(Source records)

## start

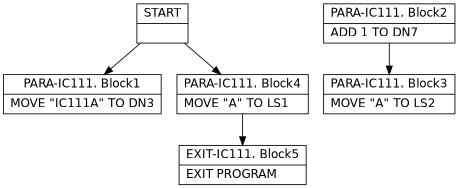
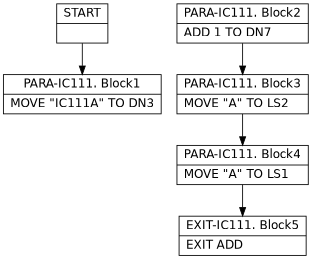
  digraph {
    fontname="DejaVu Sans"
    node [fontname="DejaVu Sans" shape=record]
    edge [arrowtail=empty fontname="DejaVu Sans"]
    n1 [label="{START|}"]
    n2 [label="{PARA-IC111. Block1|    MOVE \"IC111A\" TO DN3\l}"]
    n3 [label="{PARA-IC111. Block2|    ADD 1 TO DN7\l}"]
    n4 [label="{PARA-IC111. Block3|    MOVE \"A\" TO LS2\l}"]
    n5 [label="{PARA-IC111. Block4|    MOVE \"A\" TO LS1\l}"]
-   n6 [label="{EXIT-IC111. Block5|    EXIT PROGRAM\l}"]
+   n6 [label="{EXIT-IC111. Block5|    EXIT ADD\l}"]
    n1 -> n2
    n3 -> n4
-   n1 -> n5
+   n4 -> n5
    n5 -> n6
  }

## end
## start

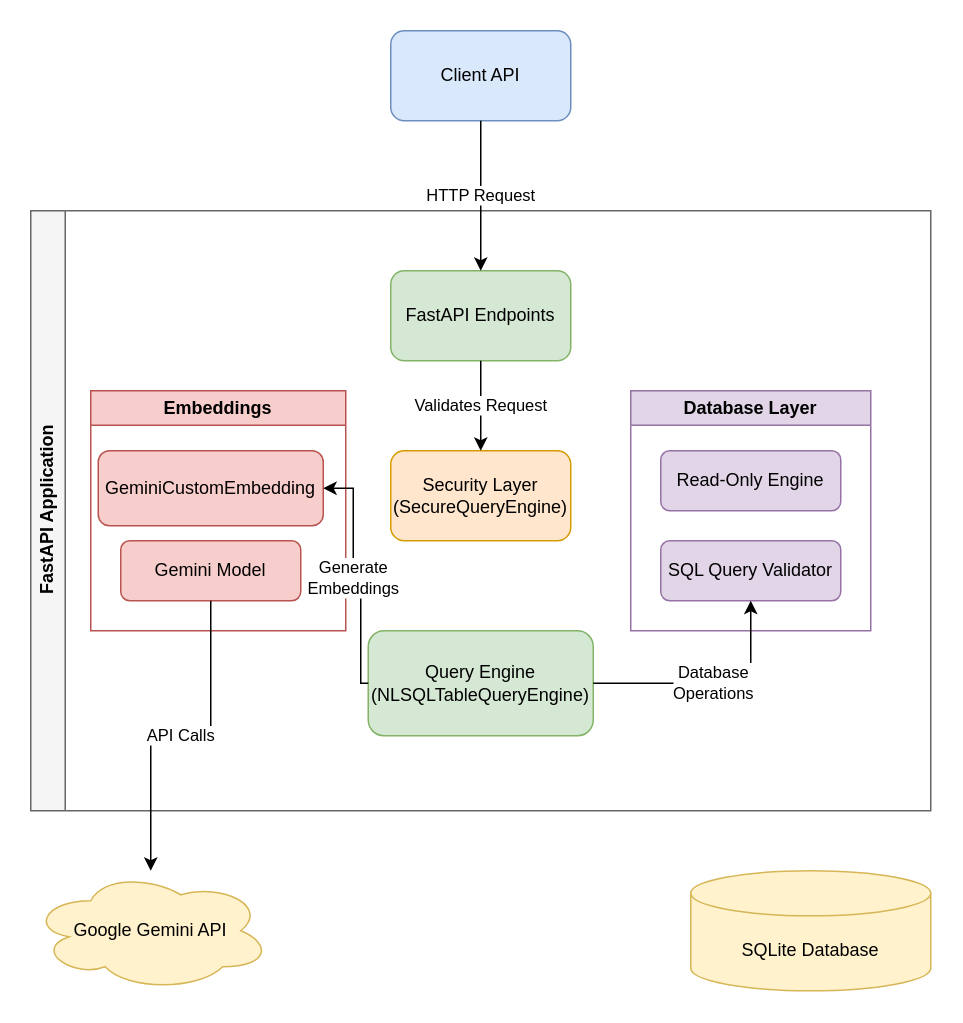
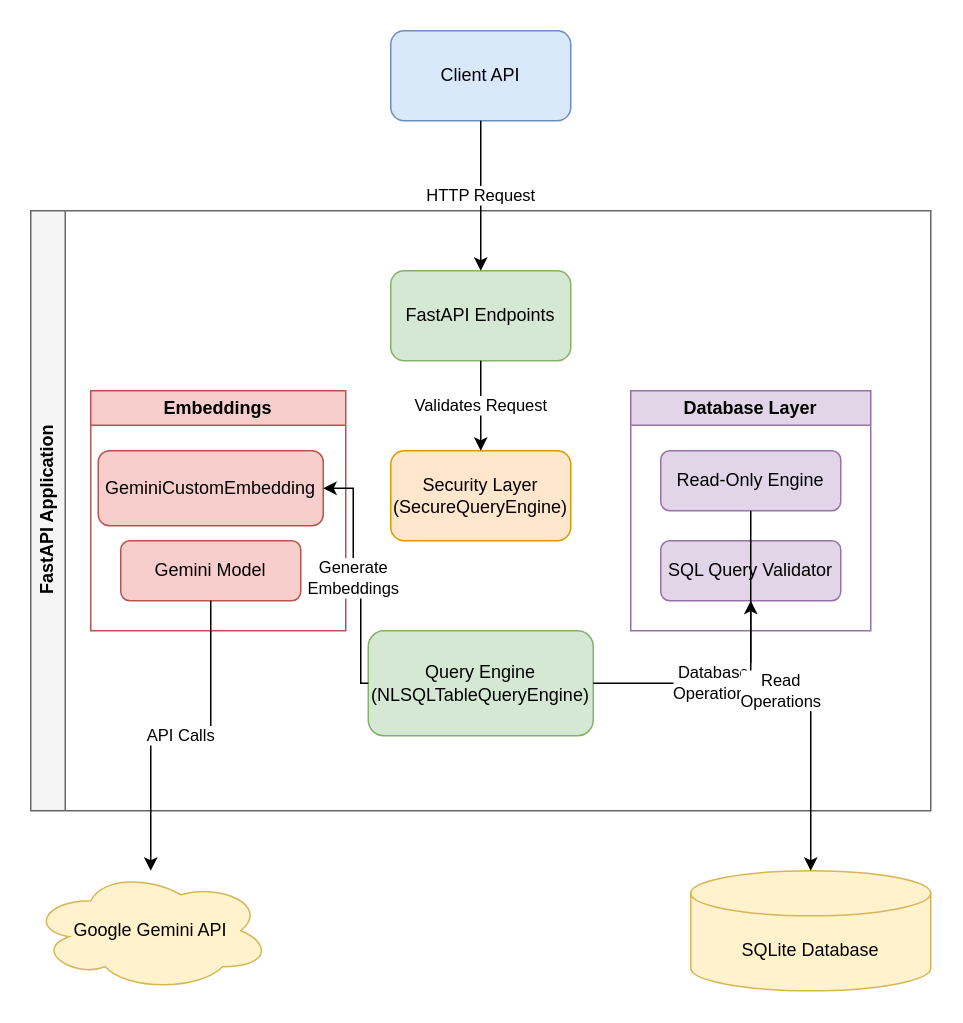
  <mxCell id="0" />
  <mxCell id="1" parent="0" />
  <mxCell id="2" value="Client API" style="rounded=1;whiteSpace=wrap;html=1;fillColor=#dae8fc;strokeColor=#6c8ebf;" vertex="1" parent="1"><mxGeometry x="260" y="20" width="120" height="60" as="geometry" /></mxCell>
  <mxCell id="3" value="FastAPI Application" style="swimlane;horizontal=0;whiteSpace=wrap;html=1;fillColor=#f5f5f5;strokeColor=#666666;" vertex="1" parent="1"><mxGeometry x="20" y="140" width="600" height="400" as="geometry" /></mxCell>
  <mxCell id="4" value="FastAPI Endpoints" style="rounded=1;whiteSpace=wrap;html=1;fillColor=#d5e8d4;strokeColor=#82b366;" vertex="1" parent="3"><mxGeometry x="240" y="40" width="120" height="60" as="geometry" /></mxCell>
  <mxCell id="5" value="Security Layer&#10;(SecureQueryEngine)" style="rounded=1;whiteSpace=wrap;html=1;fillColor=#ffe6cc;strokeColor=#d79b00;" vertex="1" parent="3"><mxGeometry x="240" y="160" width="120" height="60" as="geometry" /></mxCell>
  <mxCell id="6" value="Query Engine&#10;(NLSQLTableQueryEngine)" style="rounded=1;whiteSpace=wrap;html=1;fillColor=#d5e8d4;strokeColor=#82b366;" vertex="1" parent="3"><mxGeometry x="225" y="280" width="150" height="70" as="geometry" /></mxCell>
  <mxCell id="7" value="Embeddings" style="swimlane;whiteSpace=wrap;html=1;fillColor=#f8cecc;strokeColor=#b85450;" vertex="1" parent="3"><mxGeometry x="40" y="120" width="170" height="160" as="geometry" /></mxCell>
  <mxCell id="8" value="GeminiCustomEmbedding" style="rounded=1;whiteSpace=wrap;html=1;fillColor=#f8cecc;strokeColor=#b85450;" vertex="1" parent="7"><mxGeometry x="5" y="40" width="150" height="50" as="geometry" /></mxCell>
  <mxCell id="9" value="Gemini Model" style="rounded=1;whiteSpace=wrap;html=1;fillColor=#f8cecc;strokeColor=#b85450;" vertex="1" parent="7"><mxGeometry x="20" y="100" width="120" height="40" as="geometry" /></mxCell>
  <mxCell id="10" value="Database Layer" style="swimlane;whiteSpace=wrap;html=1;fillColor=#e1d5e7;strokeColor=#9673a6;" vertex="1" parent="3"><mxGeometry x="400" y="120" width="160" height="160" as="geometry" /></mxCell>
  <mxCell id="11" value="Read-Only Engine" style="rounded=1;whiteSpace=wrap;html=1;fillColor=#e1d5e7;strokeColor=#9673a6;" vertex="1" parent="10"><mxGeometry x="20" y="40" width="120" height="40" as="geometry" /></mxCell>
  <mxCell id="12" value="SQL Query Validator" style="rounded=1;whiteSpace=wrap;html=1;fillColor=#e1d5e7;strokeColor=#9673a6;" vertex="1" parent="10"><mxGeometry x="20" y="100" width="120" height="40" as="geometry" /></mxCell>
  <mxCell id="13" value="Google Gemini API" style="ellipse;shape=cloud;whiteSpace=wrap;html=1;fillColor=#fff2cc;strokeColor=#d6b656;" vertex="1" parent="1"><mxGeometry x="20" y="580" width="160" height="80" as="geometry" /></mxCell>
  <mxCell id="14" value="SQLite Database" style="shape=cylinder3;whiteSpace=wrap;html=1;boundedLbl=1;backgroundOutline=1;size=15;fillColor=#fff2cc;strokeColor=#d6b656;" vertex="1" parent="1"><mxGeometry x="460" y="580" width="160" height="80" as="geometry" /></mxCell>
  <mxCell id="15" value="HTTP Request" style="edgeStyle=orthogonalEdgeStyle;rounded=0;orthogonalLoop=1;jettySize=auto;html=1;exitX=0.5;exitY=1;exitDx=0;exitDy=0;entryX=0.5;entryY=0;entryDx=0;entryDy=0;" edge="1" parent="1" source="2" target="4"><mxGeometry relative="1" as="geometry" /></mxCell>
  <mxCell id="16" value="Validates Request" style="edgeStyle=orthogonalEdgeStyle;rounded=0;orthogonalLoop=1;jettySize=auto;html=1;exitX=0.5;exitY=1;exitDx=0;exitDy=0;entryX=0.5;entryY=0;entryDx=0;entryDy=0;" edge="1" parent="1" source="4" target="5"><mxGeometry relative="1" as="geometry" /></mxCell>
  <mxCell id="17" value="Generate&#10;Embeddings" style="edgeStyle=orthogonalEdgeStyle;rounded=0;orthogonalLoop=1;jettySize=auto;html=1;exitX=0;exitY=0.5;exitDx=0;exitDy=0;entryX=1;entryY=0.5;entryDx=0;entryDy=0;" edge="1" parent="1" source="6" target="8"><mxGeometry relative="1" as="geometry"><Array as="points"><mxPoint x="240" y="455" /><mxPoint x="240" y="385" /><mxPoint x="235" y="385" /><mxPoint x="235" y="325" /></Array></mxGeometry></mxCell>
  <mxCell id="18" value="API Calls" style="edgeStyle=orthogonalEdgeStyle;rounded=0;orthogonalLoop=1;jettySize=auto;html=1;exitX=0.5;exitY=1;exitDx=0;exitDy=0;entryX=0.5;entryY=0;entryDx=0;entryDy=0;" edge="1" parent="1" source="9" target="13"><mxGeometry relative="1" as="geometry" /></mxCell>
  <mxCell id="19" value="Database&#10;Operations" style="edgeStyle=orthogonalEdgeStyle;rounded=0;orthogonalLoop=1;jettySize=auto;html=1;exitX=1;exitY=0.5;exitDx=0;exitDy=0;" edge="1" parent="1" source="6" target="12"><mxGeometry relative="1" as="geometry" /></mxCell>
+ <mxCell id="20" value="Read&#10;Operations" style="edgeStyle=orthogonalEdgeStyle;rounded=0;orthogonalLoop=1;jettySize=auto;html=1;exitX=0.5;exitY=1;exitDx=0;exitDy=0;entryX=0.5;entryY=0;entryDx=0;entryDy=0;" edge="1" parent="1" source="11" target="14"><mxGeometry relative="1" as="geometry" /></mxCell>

## end

Job: Count the lines in the material above that contain the string "Embeddings". Give only the number.

Task result: 2